■ **Seitenauszug**:
··········

Wie wurde die Idee des Baumeisters umgesetzt. Wie konsequent war er und wie verstand er es, das Gebäude als Botschaft rüberzubringen. Das konnten die Baumeister aller dieser genannten Epochen. Es ist immer die Konsequenz, daß man die Geisteshaltung in Formen setzt und dann hat ein Gebäude Bestand und dann habe ich nicht mehr zu wählen, was ist mir lieber. Ich ziehe vor jeder Konsequenz und vor jedem bis ins letzte durchdachten Gebäude den Hut und das gilt auch für unsere Zeit. Ein modernes Gebäude kann auch geistige Inhalte vermitteln, wenn es durchdacht ist. Das ist, glaube ich, das verbindende.
GG
Sie haben also keine besondere Affinität zu einer bestimmten Stilrichtung?

··········

■ **Zeilen aus einem Datensatz**:
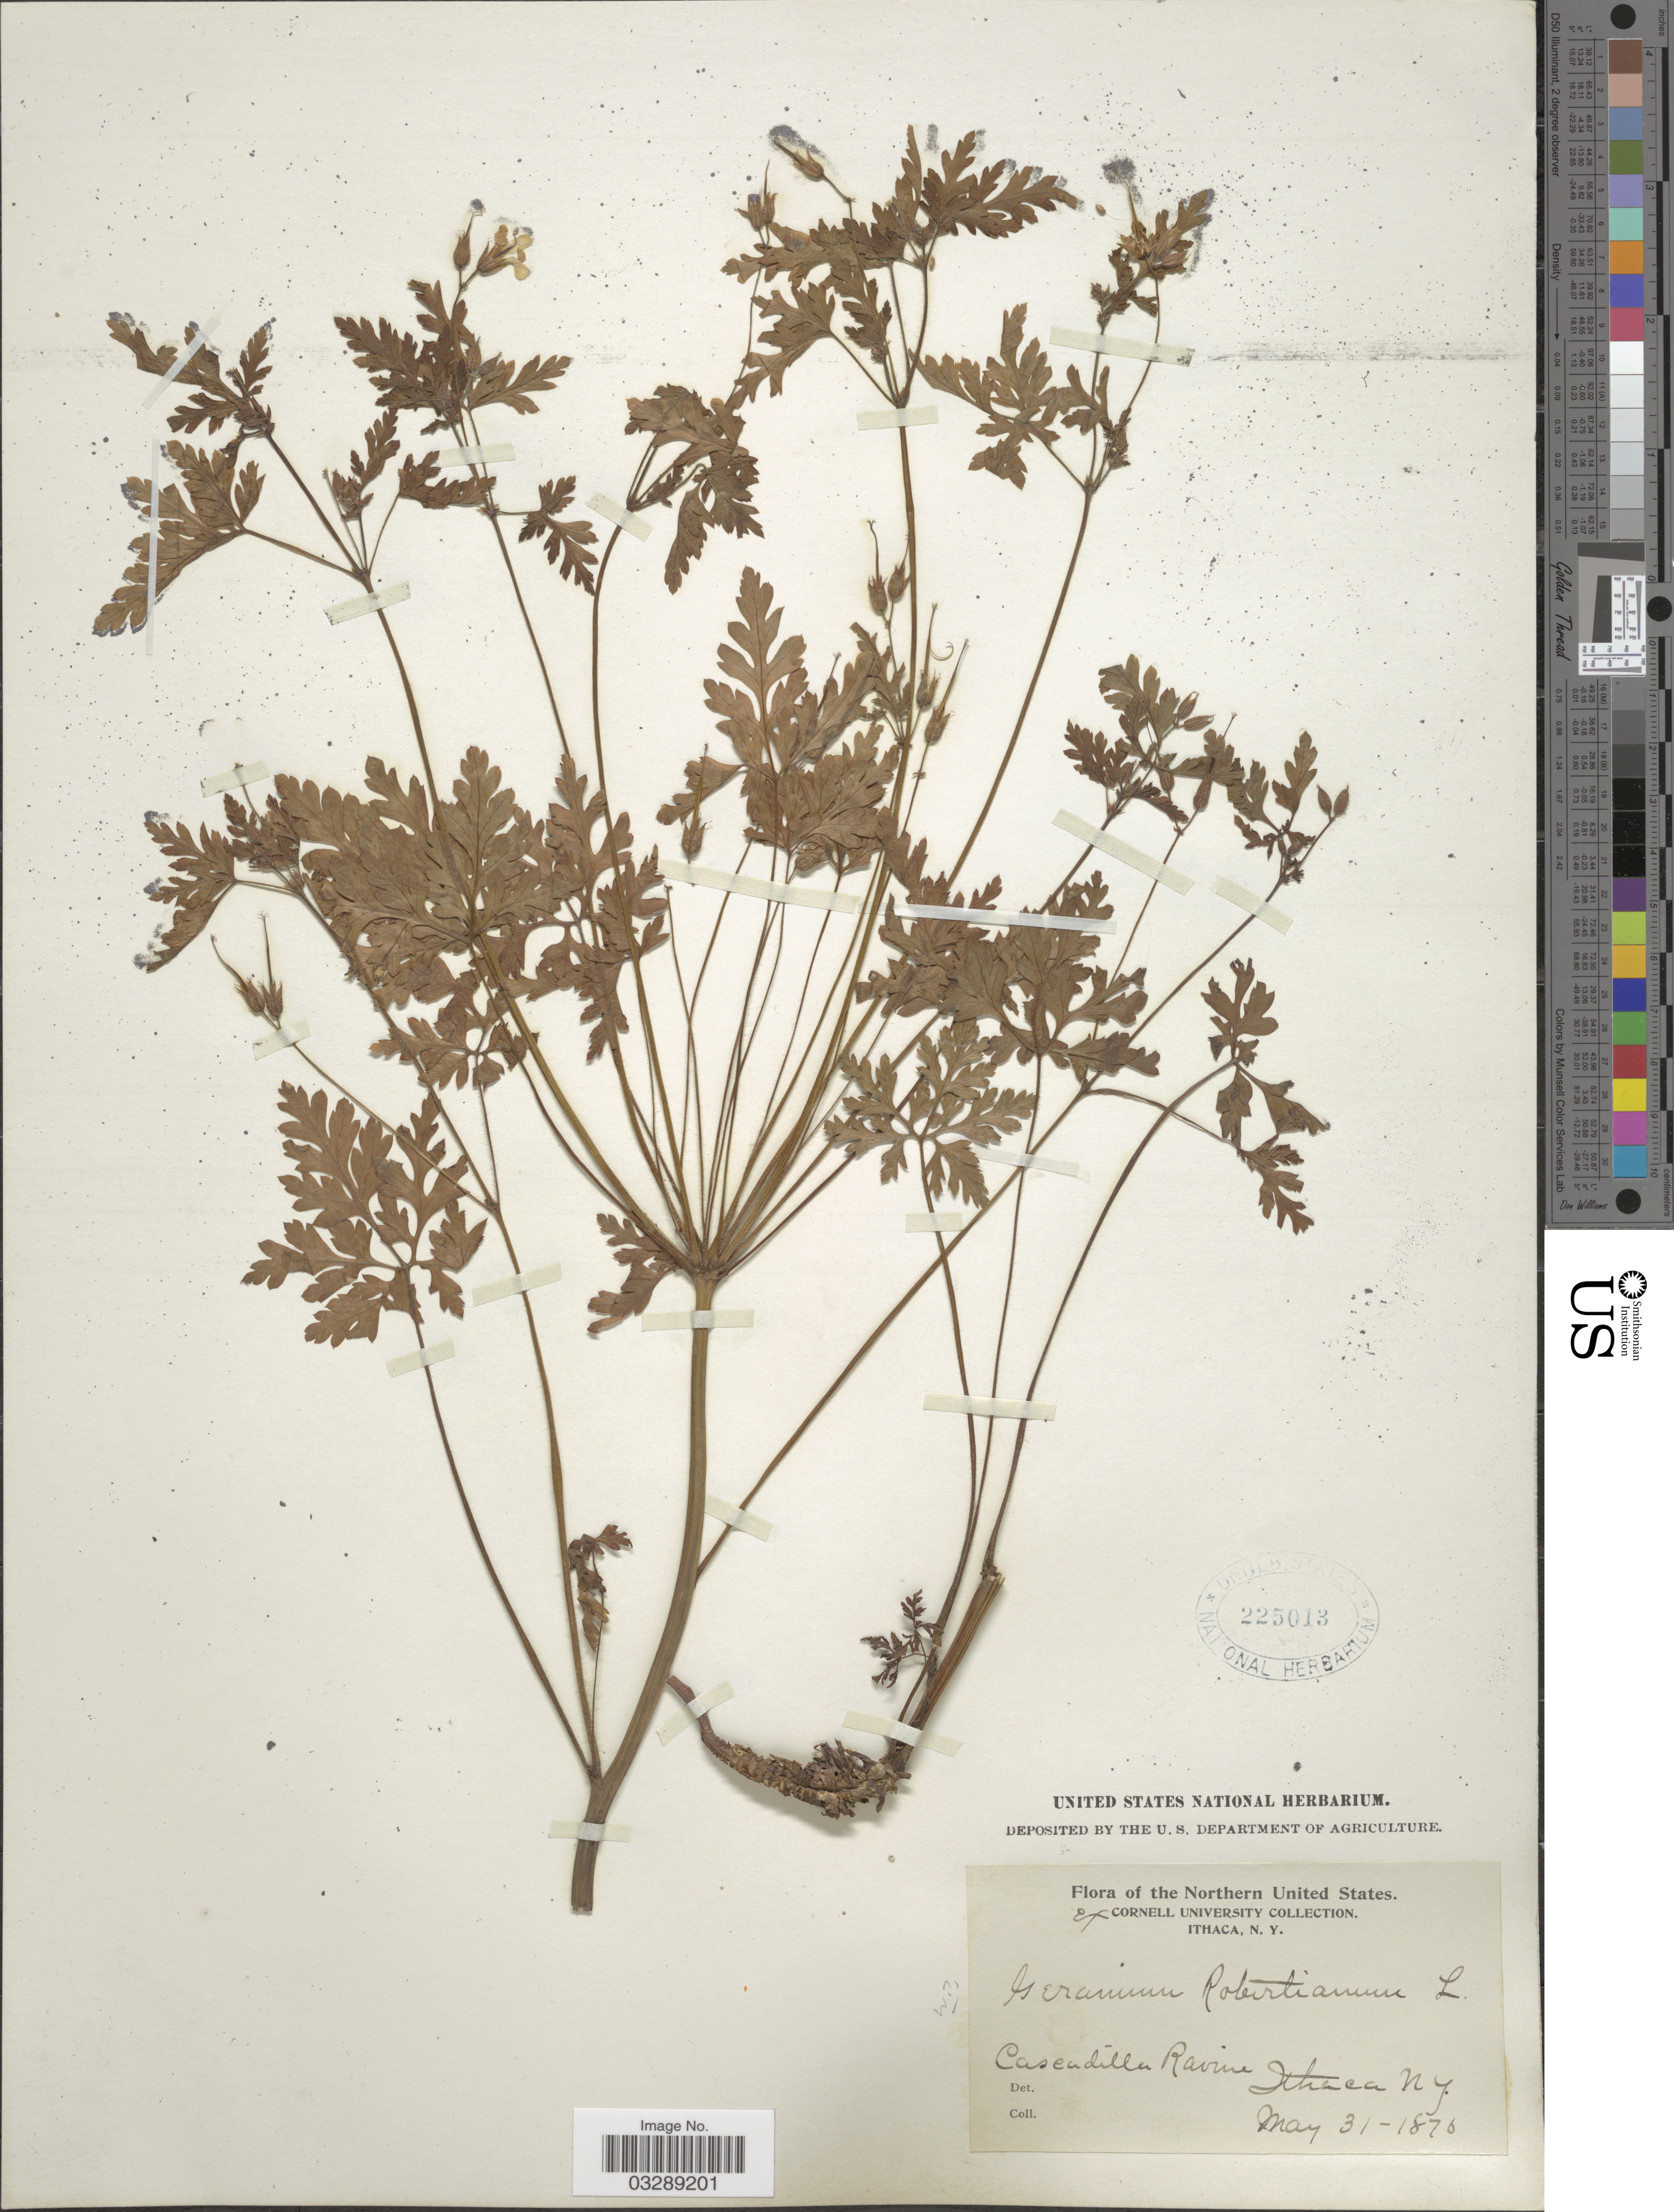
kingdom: Plantae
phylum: Tracheophyta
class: Magnoliopsida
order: Geraniales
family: Geraniaceae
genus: Geranium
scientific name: Geranium robertianum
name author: L.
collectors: Cornell University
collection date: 1870-05-31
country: United States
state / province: New York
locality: Cascadilla Ravine, Ithaca.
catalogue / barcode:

··········

Schreiben Sie aus dem Seitenauszug die Stelle von „Wie wurde die“ bis „ich, das verbindende.“ wortgetreu ab. Die Zeilen haben mit dem Seitenauszug nichts zu tun.

■ **Gelöste Aufgabe**:
Wie wurde die Idee des Baumeisters umgesetzt. Wie konsequent war er und wie verstand er es, das Gebäude als Botschaft rüberzubringen. Das konnten die Baumeister aller dieser genannten Epochen. Es ist immer die Konsequenz, daß man die Geisteshaltung in Formen setzt und dann hat ein Gebäude Bestand und dann habe ich nicht mehr zu wählen, was ist mir lieber. Ich ziehe vor jeder Konsequenz und vor jedem bis ins letzte durchdachten Gebäude den Hut und das gilt auch für unsere Zeit. Ein modernes Gebäude kann auch geistige Inhalte vermitteln, wenn es durchdacht ist. Das ist, glaube ich, das verbindende.